▶ _作業指示_:
下に示す前橋と高崎の比較テキストから、「こうしてみると前橋は文化系で、高崎は頭も体力もすごそうな人が多い印象を受ける。」から「は現役6名・既卒4名だった。」までの範囲を両端も含めて抜き出し、原文どおりに返してください。

▶ _提示テキスト_:
以上、編集部が設定した20項目については、高崎が14勝、前橋が6勝という結果となった。上記のように「生活の豊かさ」では前橋が意地を見せたものの、全体的に自治体としては高崎の方が優勢、と言っていいだろう。

もっとも、数値だけでは測れないものもある。その一つが「どれだけ多くの有名人を輩出したか」だ。有名人の故郷ほど立派と言うのは少々乱暴かもしれないが、教育だったり文化活動だったり、個性的な人間を育む何かを持っているのも事実である。

【前橋】
・萩原朔太郎(詩人)
・糸井重里(コピーライター)
・清水崇(映画監督)
・NIGO(ファッションデザイナー)
・細貝萌(サッカー選手)
【高崎】
・山田かまち(詩人)
・氷室京介、布袋寅泰、松井常松(ロックミュージシャン)
・JOY(モデル)
・山口素弘(元サッカー選手)
・福田康夫、中曽根康弘(政治家)

こうしてみると前橋は文化系で、高崎は頭も体力もすごそうな人が多い印象を受ける。

高校は前橋が優勢か

ところが前橋にはスポーツの名門校がいくつもある。前橋育英高校の硬式野球部は2013年夏の甲子園で初出場・初優勝という快挙を成し遂げ、サッカーも全国大会の優勝経験がある。
公立では前橋工業高校や前橋商業高校も甲子園出場経験豊富だ。

対する高崎は、県立高崎商業高校は夏の甲子園に11回も出場し、高崎健康福祉大学高崎高校(健大高崎)は2012年春の選抜で準優勝した。

進学校としては前橋高校と高崎高校が偏差値で並び立つ。地元の評価は前橋の方が高いだ。ただし2014年の東京大学合格実績では、前橋が現役1名だったのに対し、高崎は現役6名・既卒4名だった。

様々な面で競い合う前橋と高崎。両市のライバル関係が、群馬の今日の発展を実現させたとも言える。

▶ _提示レコード_:

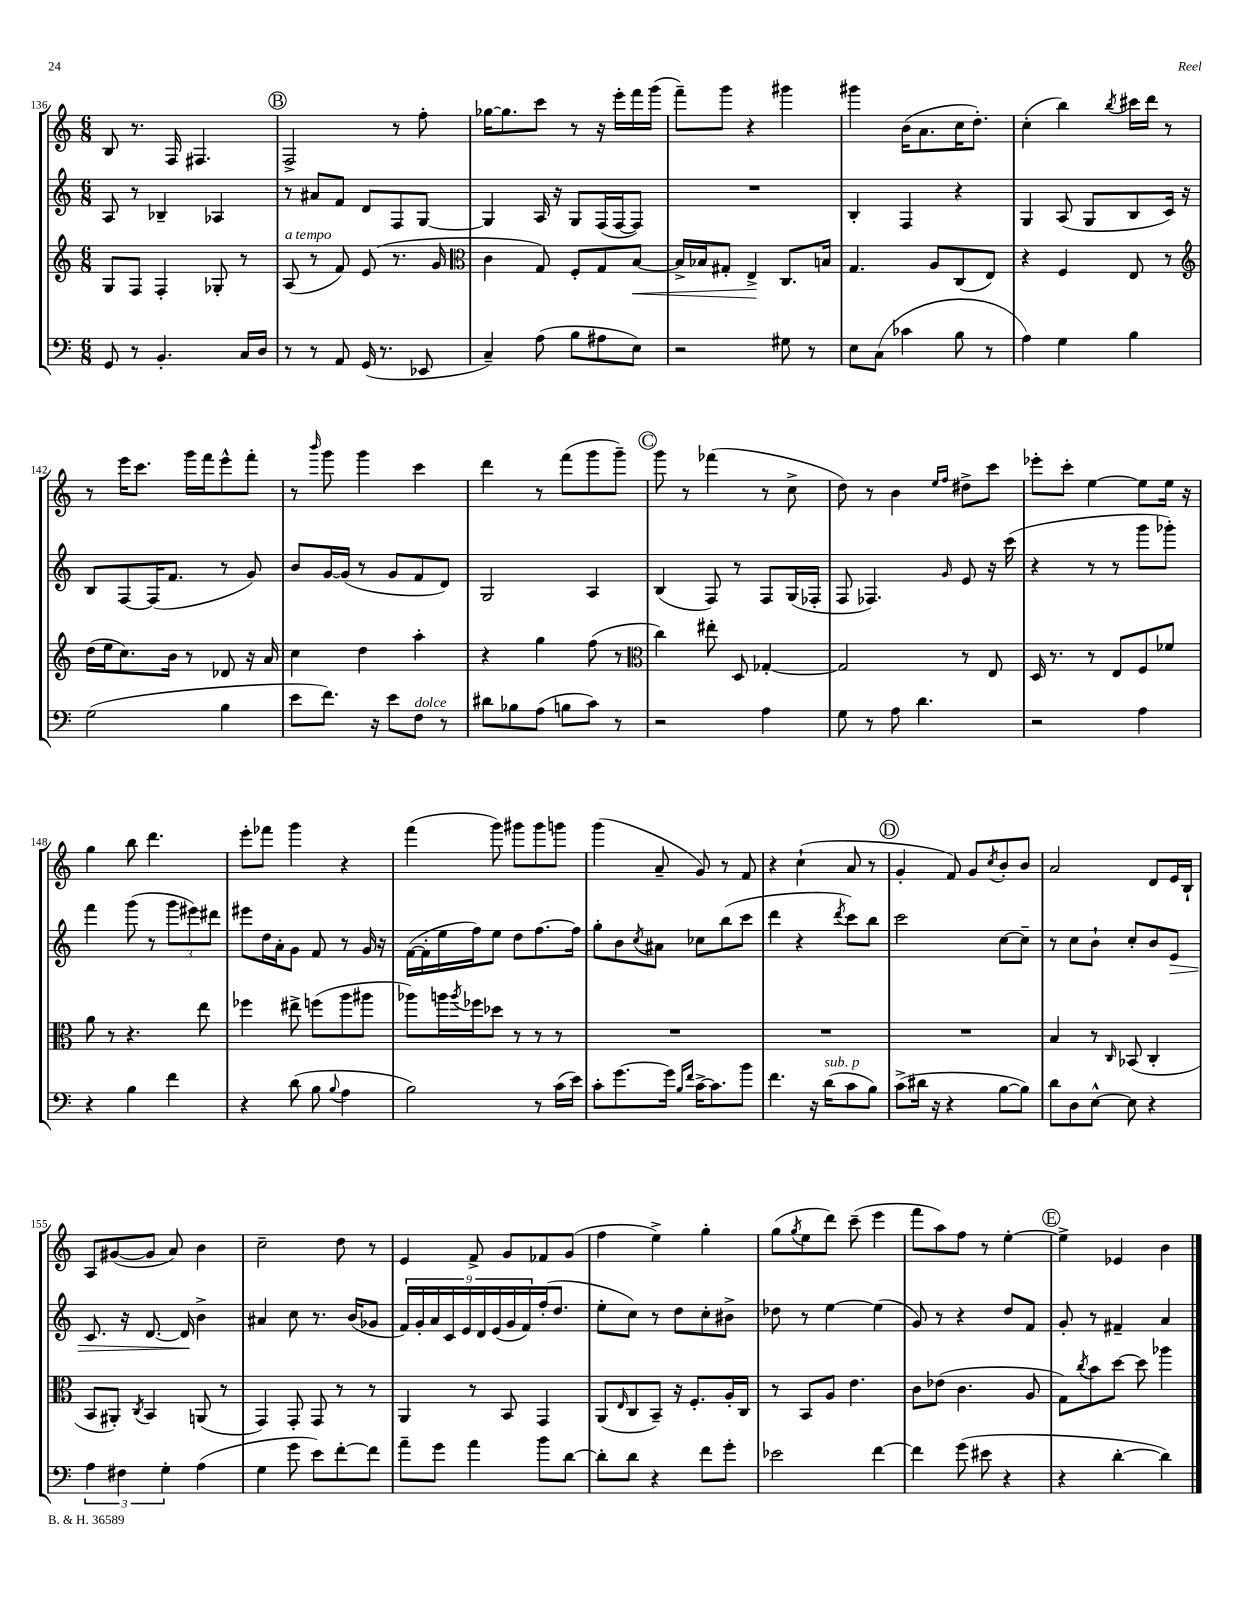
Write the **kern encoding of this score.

**kern	**kern	**kern	**kern
*staff4	*staff3	*staff2	*staff1
*clefF4	*clefG2	*clefG2	*clefG2
*k[]	*k[]	*k[]	*k[]
*M6/8	*M6/8	*M6/8	*M6/8
8GG/	8G/L	8A/	8B/
8r	8F/J	8r	8.r
4.BB'/	4F'/	4B-~/	.
.	.	.	16F/
.	.	.	4.F#/
.	8G-'/	4A-/	.
16C/LL	8r	.	.
16D/JJ	.	.	.
=	=	=	=
8r	(8A/	8r	2F^/
8r	8r	8a#/L	.
8AA/	8f/)	8f/J	.
(16GG/	(8e/	8d/L	.
8.r	.	.	.
.	8.r	8F/	8r
8EE-/	.	[8G/J	8ff'\
.	16g/	.	.
=	=	=	=
*	*clefC3	*	*
4C~/)	4c\	4G/]	[16gg-\LK
.	.	.	8.gg-\]
(8A\	8G/)	16A/	8ccc\J
.	.	16r	.
8B\L	8F'/L	8G/L	8r
8A#\	8G/	(16F/L	16r
.	.	[16F/J	16eee'\LL
8E\J)	[8B/J	8F/]J)	16fff\
.	.	.	(16ggg\JJ
=	=	=	=
2r	16B^/]LL	2.r	8fff~\L)
.	16B-/J	.	.
.	8G#'/J	.	8ggg\J
.	4E^/	.	4r
8G#\	8.C/L	.	4ggg#\
8r	.	.	.
.	16B/Jk	.	.
=	=	=	=
8E\L	4.G/	4B'/	4ggg#\
(8C\J	.	.	.
4c-\	.	4F/	(16b\LK
.	.	.	8.a\
.	8A/L	.	.
8B\	(8C/	4r	16cc\K
.	.	.	8.dd'\J)
8r	8E/J)	.	.
=	=	=	=
4A\)	4r	4G/	(4cc'\
4G\	4F/	(8A/	4bb\)
.	.	8G/L	.
.	.	.	8qbb/
4B\	8E/	8B/	16ccc#\LL
.	.	.	16ddd\JJ
.	8r	16c/Jk)	8r
.	.	16r	.
=	=	=	=
*	*clefG2	*	*
(2G\	(16dd\LL	8B/L	8r
.	16ee\J	.	.
.	8.cc\)	[8F/	16eee\LK
.	.	.	8.ccc\J
.	.	(16F/]K	.
.	16b\Jk	8.f/J	.
.	8r	.	16ggg\LL
.	.	.	16fff\J
4B\	8d-/	8r	8eee^^\
.	16r	8g/)	8fff'\J
.	16a/	.	.
=	=	=	=
8e\L	4cc\	8b/L	8r
.	.	.	16qqbbb/
8.f\J)	.	[16g/L	8ggg\
.	.	(16g/]JJ	.
.	4dd\	8r	4ggg\
16r	.	.	.
8e\L	.	8g/L	.
8F\J	4aa'\	8f/	4ccc\
8r	.	8d/J)	.
=	=	=	=
8d#\L	4r	2G/	4ddd\
8B-\	.	.	.
(8A\J	4gg\	.	8r
8B\L	.	.	(8fff\L
8c\J)	(8ff\	4A/	8ggg\
8r	8r	.	8ggg~\J)
=	=	=	=
*	*clefC3	*	*
2r	4cc\)	(4B/	8ggg\
.	.	.	8r
.	8ee#'\	8F/)	(4fff-\
.	8D/	8r	.
4A\	[4G-'/	8F/L	8r
.	.	(16G/L	8cc^\
.	.	16F-'/JJ	.
=	=	=	=
8G\	2G-/]	8F/	8dd\)
8r	.	4.F-/)	8r
8A\	.	.	4b\
4.d\	.	.	.
.	.	.	16qqee/LL
.	.	16qqg/	16qqff/JJ
.	8r	8e/	8dd#^\L
.	8E/	16r	8ccc\J
.	.	(16ccc\	.
=	=	=	=
2r	16D/	4r	8eee-'\L
.	8.r	.	.
.	.	.	8ccc'\J
.	8r	8r	[4ee\
.	8E/L	8r	.
4A\	8F/	8ggg\L	8ee\]L
.	8f-/J	8ggg-'\J)	16ee\Jk
.	.	.	16r
=	=	=	=
4r	8a\	4fff\	4gg\
.	8r	.	.
4B\	4.r	(8ggg\	8bb\
.	.	8r	4.ddd\
4f\	.	12ggg\L	.
.	.	12eee#\)	.
.	8ee\	.	.
.	.	12ddd#\J	.
=	=	=	=
4r	4ff-\	8eee#\L	8eee'\L
.	.	16dd\L	8fff-\J
.	.	16a'\J	.
(8d\	8ee#^\	8g\J	4ggg\
8B\	(8ff\L	8f/	.
8qqB/	.	.	.
4A\	8aa\	8r	4r
.	8aa#\J	16g/	.
.	.	16r	.
=	=	=	=
2B\)	8aa-\L)	([16f\LL	(4fff\
.	.	16f'\]	.
.	16aa\L	16ee\	.
.	8qaa/	.	.
.	16ff-\J	16ff\J)	.
.	8dd-\J	8ee\J	8ggg\)
.	8r	8dd\L	8ggg#\L
8r	8r	[8.ff\	8ggg#\
(16c\LL	8r	.	8ggg\J
16e\JJ)	.	16ff\]Jk	.
=	=	=	=
8c'\L	2.r	8gg'\L	(4ggg\
[8.g\	.	8b\	.
.	.	8qcc/	.
.	.	8a#\J	8a~/
16g\]Jk	.	.	.
16qqB/LL	.	.	.
16qqf/JJ	.	.	.
[16c^\LK	.	8cc-\L	8g/)
8.c\]	.	.	.
.	.	(8bb\	8r
8b\J	.	8ccc\J	8f/
=	=	=	=
4.f\	2.r	4ddd\	4r
.	.	4r	(4cc`\
16r	.	.	.
(16d\LK	.	.	.
.	.	8qddd/	.
8c\	.	8ccc\L)	8a/
8B\J)	.	8bb\J	8r
=	=	=	=
(8c^\L	2.r	2ccc\	4g'/
16d#\Jk	.	.	.
16r	.	.	.
4r	.	.	8f/)
.	.	.	8g/L
.	.	.	8qcc/
[8B\L	.	[8cc\L	8b'/
8B\]J)	.	8cc~\]J	8b/J
=	=	=	=
8d\L	4B/	8r	2a/
8D\	.	8cc\L	.
[8E^^\J	8r	8b`\J	.
.	16qqC/	.	.
8E\]	(8BB-/	8cc'/L	.
4r	4C'/	8b/	8d/L
.	.	8e/J	16e/L
.	.	.	16B`/JJ
=	=	=	=
6A\	8BB/L	8.c/	8A/L
.	8AA#'/J)	.	([8g#/
6F#\	.	.	.
.	.	16r	.
.	8qC/	.	.
.	4BB/	[8.d/	8g#/]J
6G'\	.	.	.
.	.	.	8a/)
.	.	16d/]	.
(4A\	(8AA/	4b^\	4b\
.	8r	.	.
=	=	=	=
4G\	4GG/)	4a#/	2cc~\
8g\	8GG'/	8cc\	.
8e\L)	8GG/	8.r	.
[8f'\	8r	.	8dd\
.	.	(16b/LK	.
8f\]J	8r	8g-/J	8r
=	=	=	=
8a~\L	4AA/	18f/LL)	4e/
.	.	18g'/	.
.	.	18a/	.
8g\J	.	.	.
.	.	18c/	.
.	.	18e/	.
4a\	8r	.	8f^/
.	.	18d/	.
.	.	(18e/	.
.	8BB/	.	8g/L
.	.	18g/	.
.	.	18f/)	.
8b\L	4GG/	(16ff'/J	8f-/
.	.	8.dd/J	.
[8d\J	.	.	(8g/J
=	=	=	=
8d'\]L	(8AA/L	8ee'\L	4ff\
.	16qqE/	.	.
8d\J	8C/	8cc\J)	.
4r	8BB~/J)	8r	4ee^\)
.	16r	8dd\L	.
.	8.F'/L	.	.
8f\L	.	8cc'\	4gg'\
8g'\J	16A'/L	8b#^\J	.
.	16C/JJ	.	.
=	=	=	=
2e-\	8r	8dd-\	(8gg\L
.	.	.	8qgg/
.	8BB/L	8r	8ee\
.	8A/J	[4ee\	8ddd\J)
.	4.e\	.	(8ccc~\
[4f\	.	(4ee\]	4eee\
=	=	=	=
4f\]	8c\L	8g/)	8fff\L
.	(8e-\J	8r	8aa\)
(8g\	4.c\	4r	8ff\J
8e#\	.	.	8r
4r	.	8dd/L	[4ee'\
.	8A/	8f/J	.
=	=	=	=
4r	8G\L)	8g'/	4ee^\]
.	8qcc/	.	.
.	8b\	8r	.
[4d'\	[8dd\J	4f#~/	4e-/
.	8dd\]	.	.
4d\])	4aa-\	4a/	4b\
==	==	==	==
*-	*-	*-	*-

▶ _記述解答_:
こうしてみると前橋は文化系で、高崎は頭も体力もすごそうな人が多い印象を受ける。

高校は前橋が優勢か

ところが前橋にはスポーツの名門校がいくつもある。前橋育英高校の硬式野球部は2013年夏の甲子園で初出場・初優勝という快挙を成し遂げ、サッカーも全国大会の優勝経験がある。
公立では前橋工業高校や前橋商業高校も甲子園出場経験豊富だ。

対する高崎は、県立高崎商業高校は夏の甲子園に11回も出場し、高崎健康福祉大学高崎高校(健大高崎)は2012年春の選抜で準優勝した。

進学校としては前橋高校と高崎高校が偏差値で並び立つ。地元の評価は前橋の方が高いだ。ただし2014年の東京大学合格実績では、前橋が現役1名だったのに対し、高崎は現役6名・既卒4名だった。